調整済みR2乗は、機械学習や統計分析において「モデルの予測精度を測る指標」の一つです。普通のR2乗(決定係数)の改良版で、変数の数が増えても正確にモデルの良さを判断できる優れた指標です。
例えば、給料を予測するモデルを作る際に、「年齢、経験年数、学歴、職種…」とたくさんの要素を追加しても、本当にモデルが良くなったのかを適切に判断してくれます。
まず、通常のR2乗には以下のような問題があります:
R2乗値は変数が増えれば、それが役に立っているかどうかに関係なく上昇する傾向がある
変数選択の際の指標として使いにくい
調整済みR2乗は、この問題を以下のように解決します:
調整済みR2乗はモデルの説明力に貢献しない変数が足された場合には変化がないか下がる
変数追加の有効性をチェックするにはR2乗より有用
通常は0から1の間で、1が最高の値
統計ソフトでは、以下のように調整済みR2乗の情報を確認できます:
上記の画面では、調整済みR2乗の「i(Information)」ボタンを押すことで、指標の詳しい説明を確認することができます。説明には「予測変数が増えれば増えるほどR2乗は大きくなる傾向があるのに対し、調整済みR2乗はそういった傾向を修正します」とあります。

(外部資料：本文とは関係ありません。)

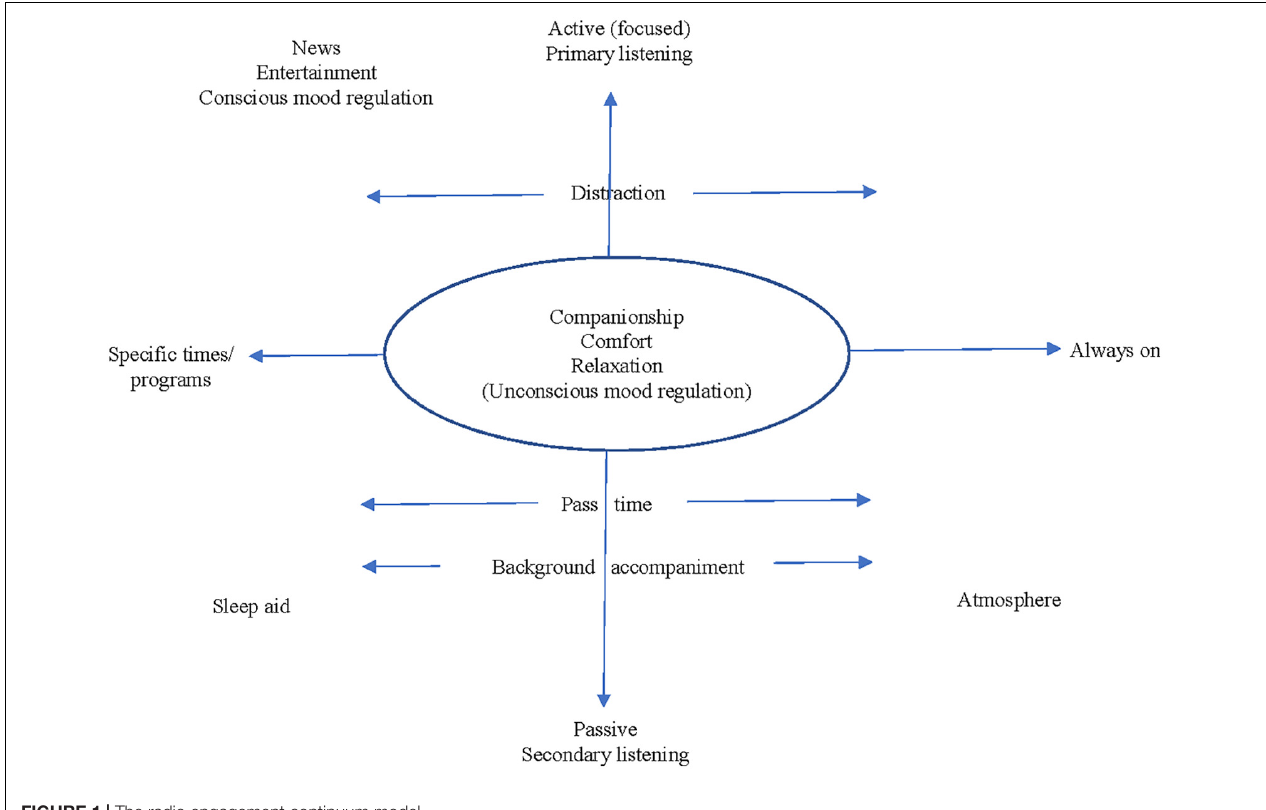
FIGURE 1 | The radio engagement continuum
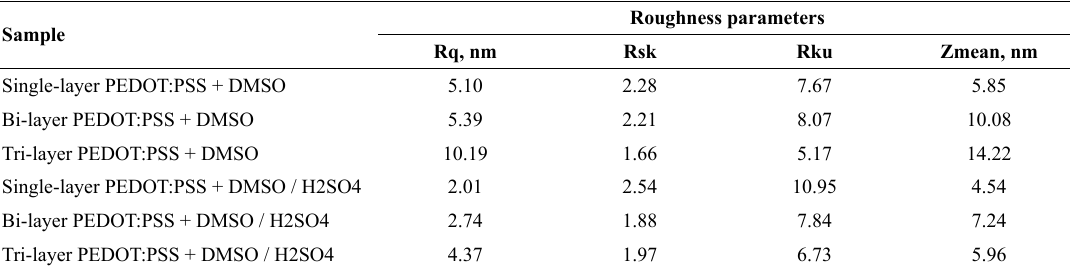
Figure 1. Characteristic AFM topographical images of (a, b, c) untreated and (a1, b1, c1) sulfuric acid treated PEDOT:PSS+DMSO (a, a1) single-layer, (b, b1) bi-layer, and (c, c1) tri-layer Table 1. Summary of the roughness parameters for untreated and sulfuric acid treated PEDOT:PSS+DMSO films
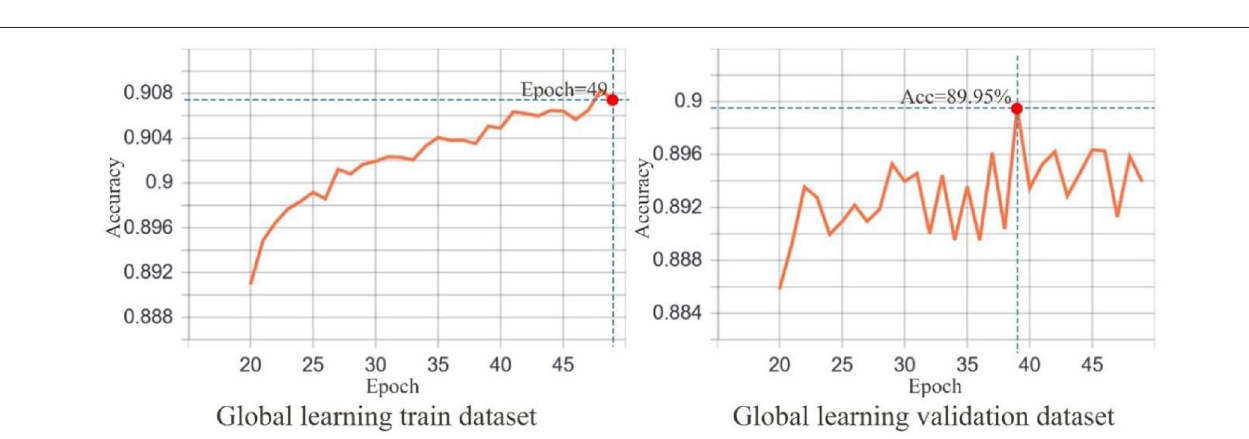
FIGURE 7 | Global learning training accuracy. The number of epochs was set at 60. The graph on the left presents early stopping at epoch 49. The graph on the right shows a maximum accuracy of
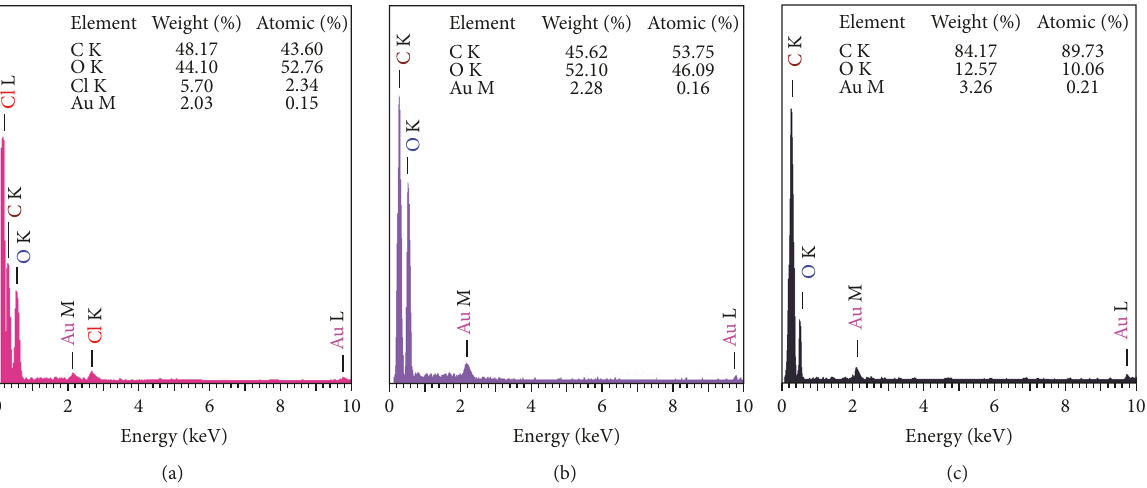
Figure 9: EDX spectra of AuNPs/dextran powders: spray drying (a), coagulation (b), and centrifugation (c).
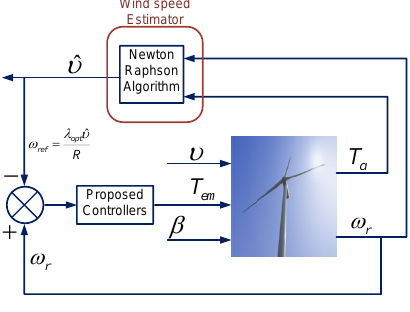
Figure 3. Wind speed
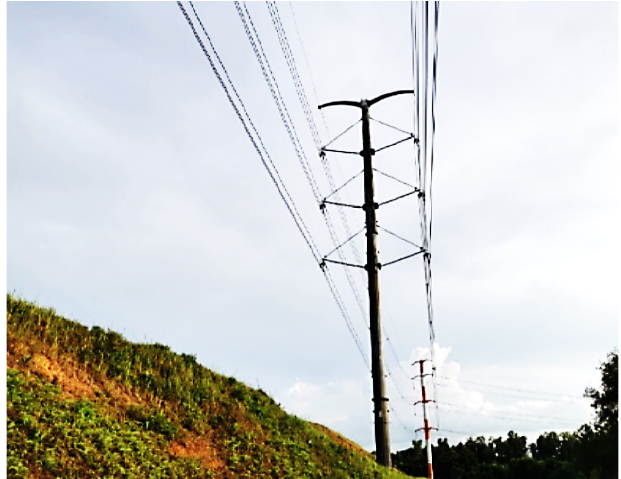
Figure 6. An example of TNB’s compact composite tower line erected in Cyberjaya Selangor [25]. The history of the advancement in insulated cross-arm technology in the transmission lines is shown in Table 2. Table 2. History of insulated cross ‐ arm Technology.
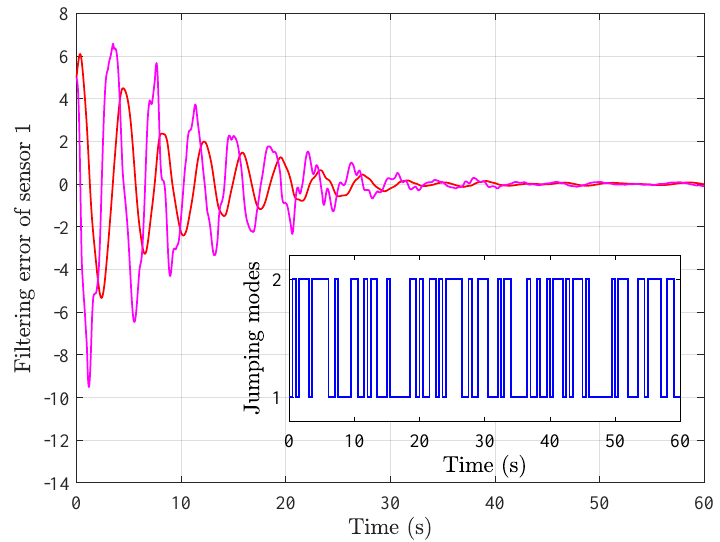
Figure 3. Filtering errors of sensor 1.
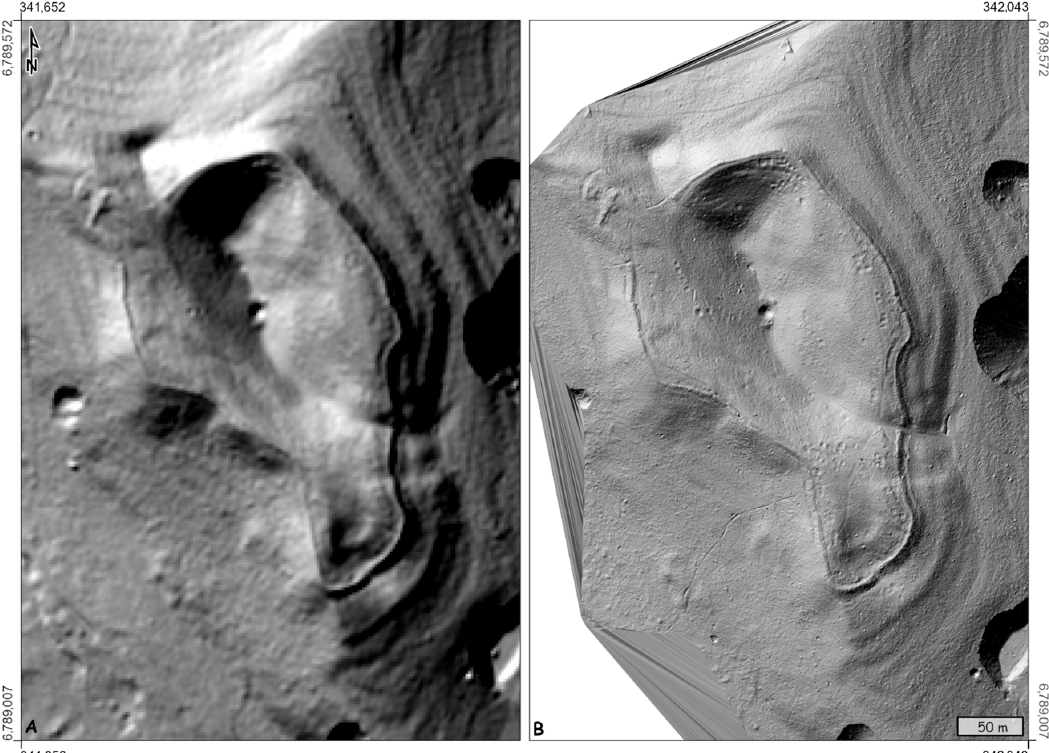
Figure 11. DTM of the Iron Age Rapola hillfort (Valkeakoski municipality) based on: ( A ) The open-access ALS data from the FNLS; ( B ) The University of Helsinki drone flight campaign (EPSG:3879 ETRS89/GK25FIN). (Illustration: Wesa Perttola and Oula Seitsonen).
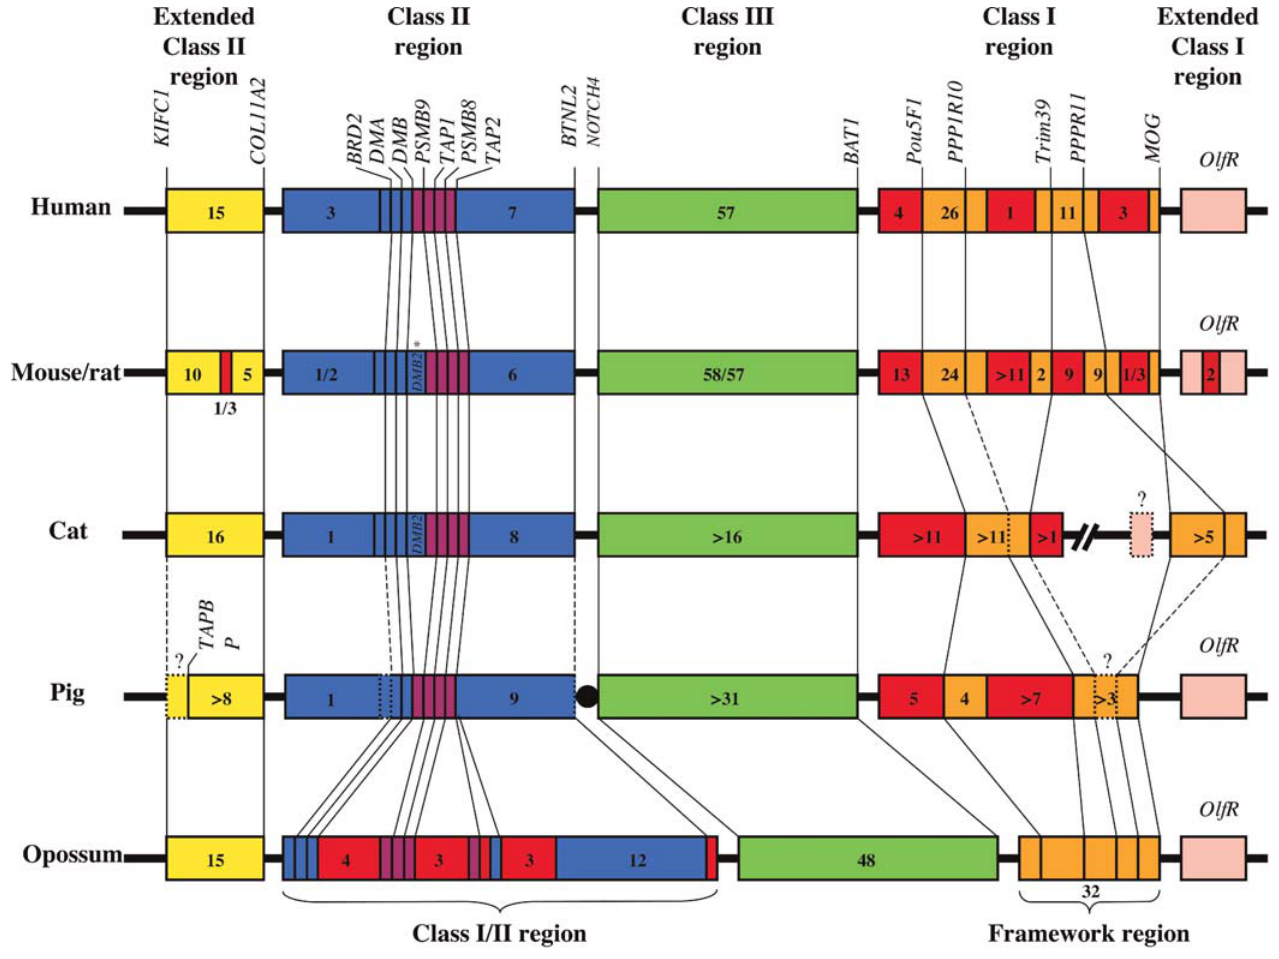
Figure 3. Comparative Map of the MHC Organization in Mammals The color code is the same as in Figure 1. Orthologous genes are indicated by connecting lines. Dashed lines and question marks represent unknown or uncertain data for a given gene or portion of the genome. The total number of genes is reported for each region or sub-region (pseudogenes are not included). Map is not drawn to scale. Unless specified, the small boxes represent single genes. This map was generated using data from [2,47]. The asterisk in the figure indicates that the duplication of DMB concerns only the mouse. DOI:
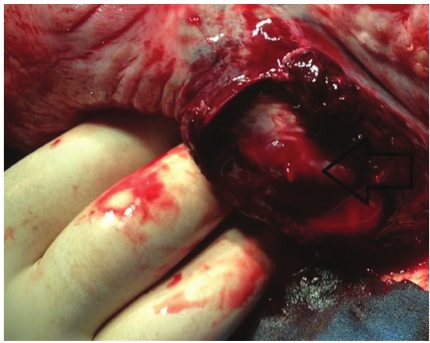
Figure 2: Artery was sutured with Vicryl 1.0. Arrow indicates incision side of the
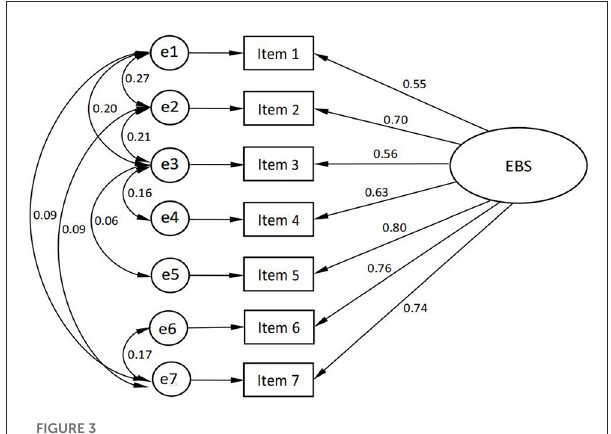
FIGURE3 The validation factor analysis model for the Chinese version of the EBS short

給料予測の例で、実際に変数の数を変えた時の調整済みR2乗の変化を見てみましょう。
入社日、退社日、部署以外の全ての変数(35個の変数)を入れた時:
R2乗:0.9443
調整済みR2乗:0.9429
変数重要度で重要とされた職位、職種、勤続年数の3つに絞った結果:
3つの変数だけの結果:
R2乗:0.9434
調整済みR2乗:0.9431
比較結果:
全ての変数:R2乗 0.9443 → 調整済みR2乗 0.9429
3つの変数だけ:R2乗 0.9434 → 調整済みR2乗 0.9431
重要な発見:
R2乗値はあまり変わっていない(0.9443 → 0.9434)
調整済みR2乗値は増加!(0.9429 → 0.9431)
これは、無駄な変数を取り除くことで、実際のモデル性能が向上したことを示しています。
調整済みR2乗の計算式は以下の通りです:
調整済みR2乗 = 1 - (1 - R2)(N - 1) / (N - p - 1)
ここで:
R2:R2乗
N:サンプル数
p:予測変数の数
予測変数の数pが0だとすると、調整済みR2乗は通常のR2乗と一致します。
しかし、予測変数の数pが1より大きくなると、分母が減少し、全体として調整済みR2乗は減少するようにデザインされています。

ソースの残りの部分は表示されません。